Das Verhältnis zwischen dem Hippocampus und dem Neocortex – dem Teil des Gehirns, der Kognition, Emotionen und Sinneswahrnehmungen verarbeitet – wurde dabei übersehen.

Der Hippocampus muss mit Informationen versorgt werden, damit er seine Aufgabe erfüllen kann. Wenn die Verbindung unterbrochen ist, ist es fast so, als ob er nicht die Informationen erhält, die er braucht, um neue Erinnerungen zu speichern, so Barnett von der University of Toronto.

Barnetts Forschung konzentriert sich darauf, wie sich Veränderungen in der Netzwerkkommunikation auf Menschen mit Gedächtnisstörungen auswirken. Anhand der funktionellen MRT untersuchten die Wissenschaftlerinnen und Wissenschaftler die Gehirnaktivität und kombinierten diese Forschung mit neuen Theorien aus der kognitiven Psychologie, um das Kurz- und Langzeitgedächtnis zu verstehen.

  • Zum besseren Verständnis der Konnektivität zwischen dem Hippocampus und den neokortikalen Regionen untersuchten die Forscher zwei Gruppen.

Beide Testgruppen sahen sich denselben 15-minütigen Zeichentrickfilm an.

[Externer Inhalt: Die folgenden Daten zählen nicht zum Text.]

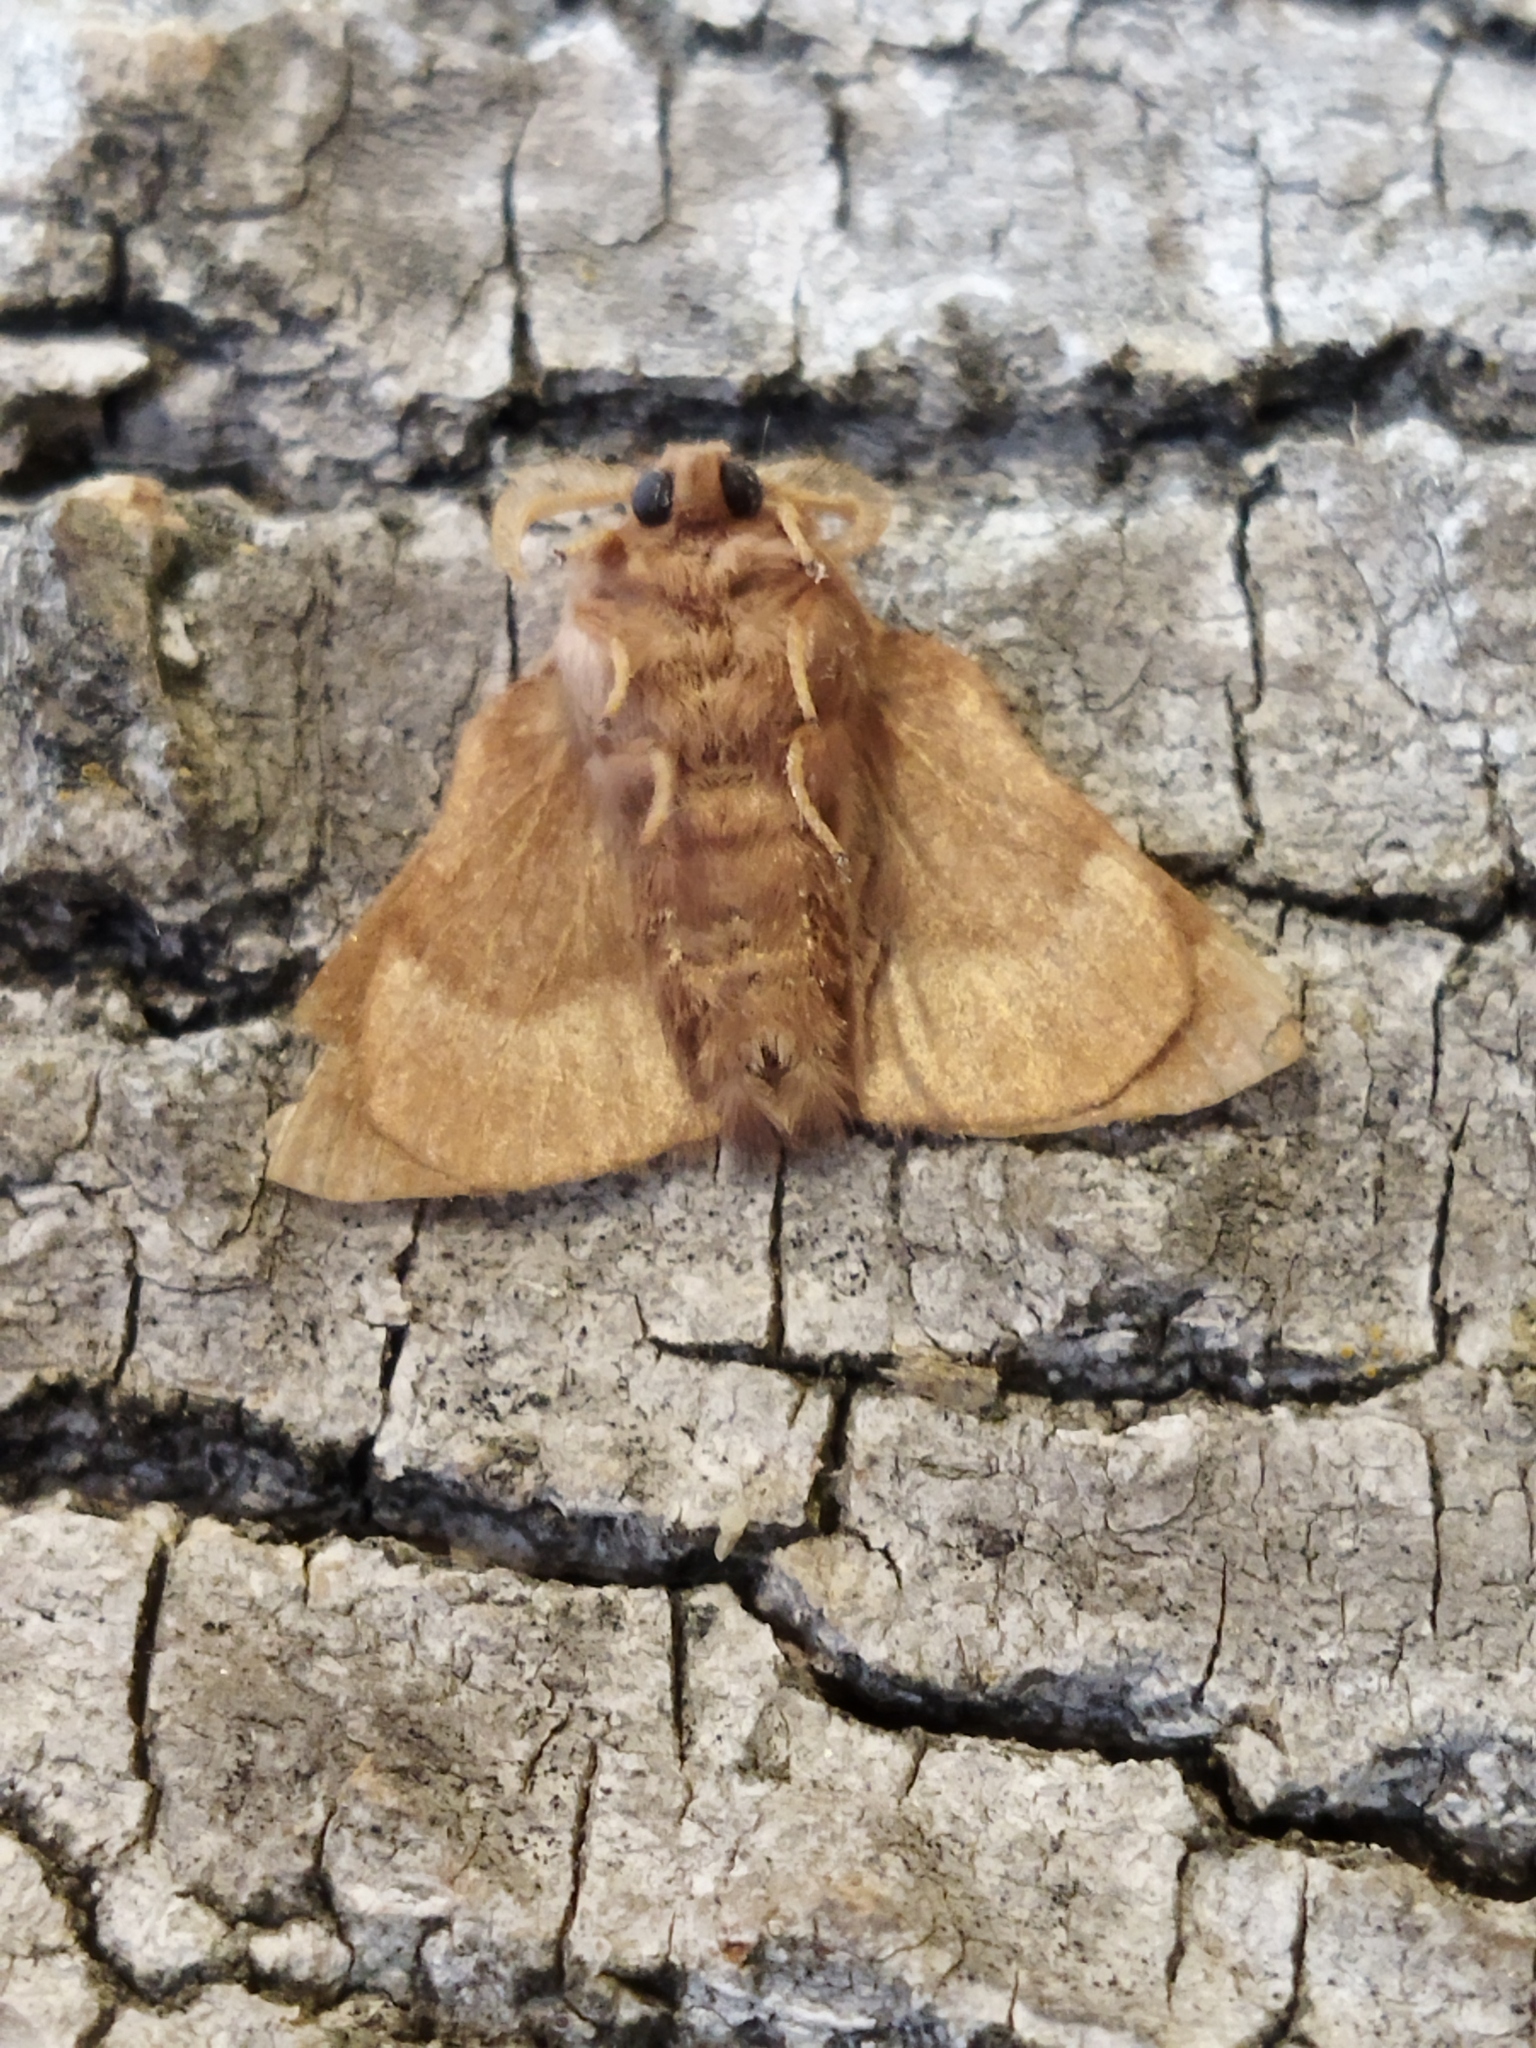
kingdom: Animalia
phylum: Arthropoda
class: Insecta
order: Lepidoptera
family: Lasiocampidae
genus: Malacosoma
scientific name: Malacosoma neustria
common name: The lackey
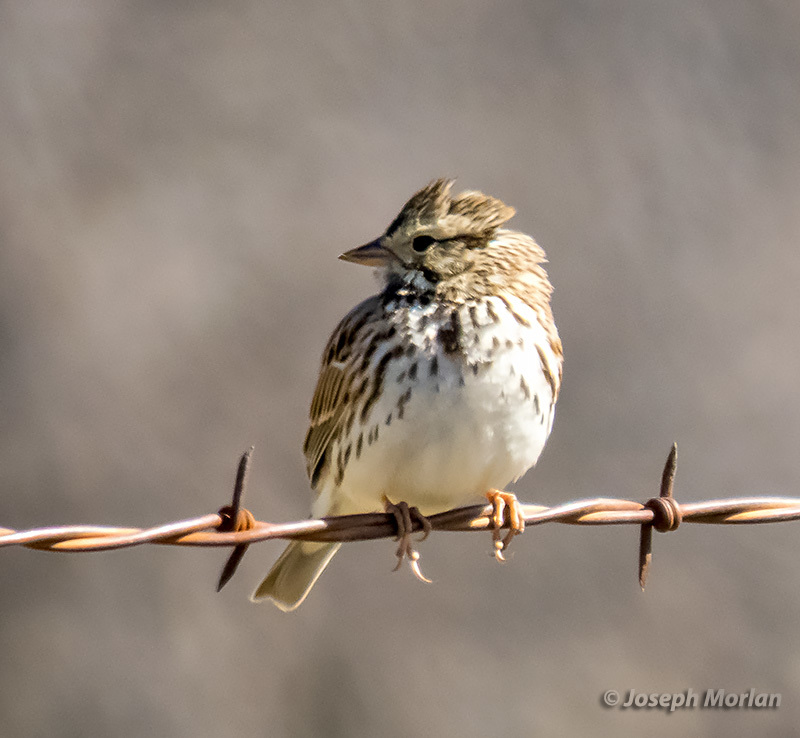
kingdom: Animalia
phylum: Chordata
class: Aves
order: Passeriformes
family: Passerellidae
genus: Passerculus
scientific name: Passerculus sandwichensis
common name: Savannah sparrow
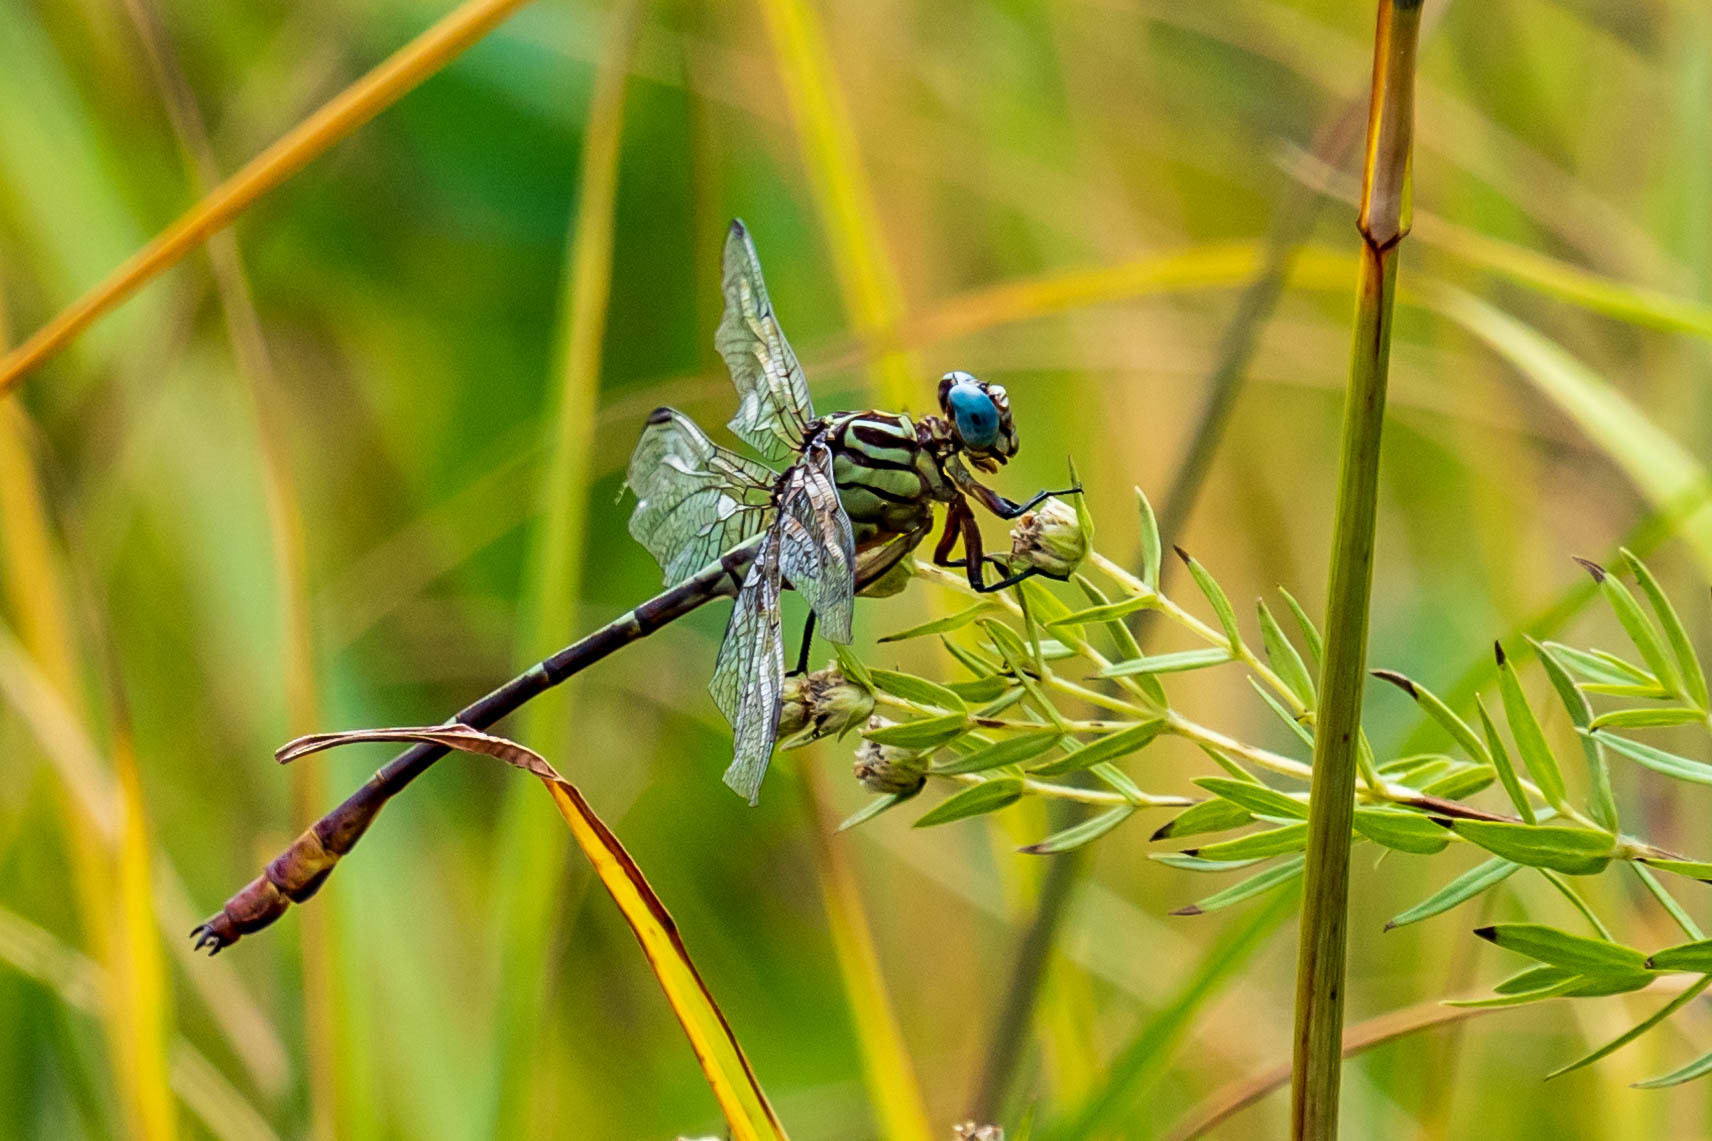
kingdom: Animalia
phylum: Arthropoda
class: Insecta
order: Odonata
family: Gomphidae
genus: Stylurus
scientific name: Stylurus plagiatus
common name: Russet-tipped clubtail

Die eine Gruppe wurde aufgefordert, durch Anklicken eines Knopfes anzugeben, wann ihrer Meinung nach ein bedeutungsvolles Ereignis beendet war und wann ein anderes begann – sozusagen als Markierung der Ereignisgrenzen.

Die zweite Teilnehmergruppe sah sich denselben Zeichentrickfilm ohne Anweisungen an, während sie mit dem MRT gescannt wurde.

Es zeigte sich, dass beide Gruppen während des gesamten Films die gleichen Ereignisgrenzen anzeigten. Die MRT-Scans der zweiten Gruppe zeigten, dass die Aktivität des Hippocampus an den Ereignisgrenzen zunahm.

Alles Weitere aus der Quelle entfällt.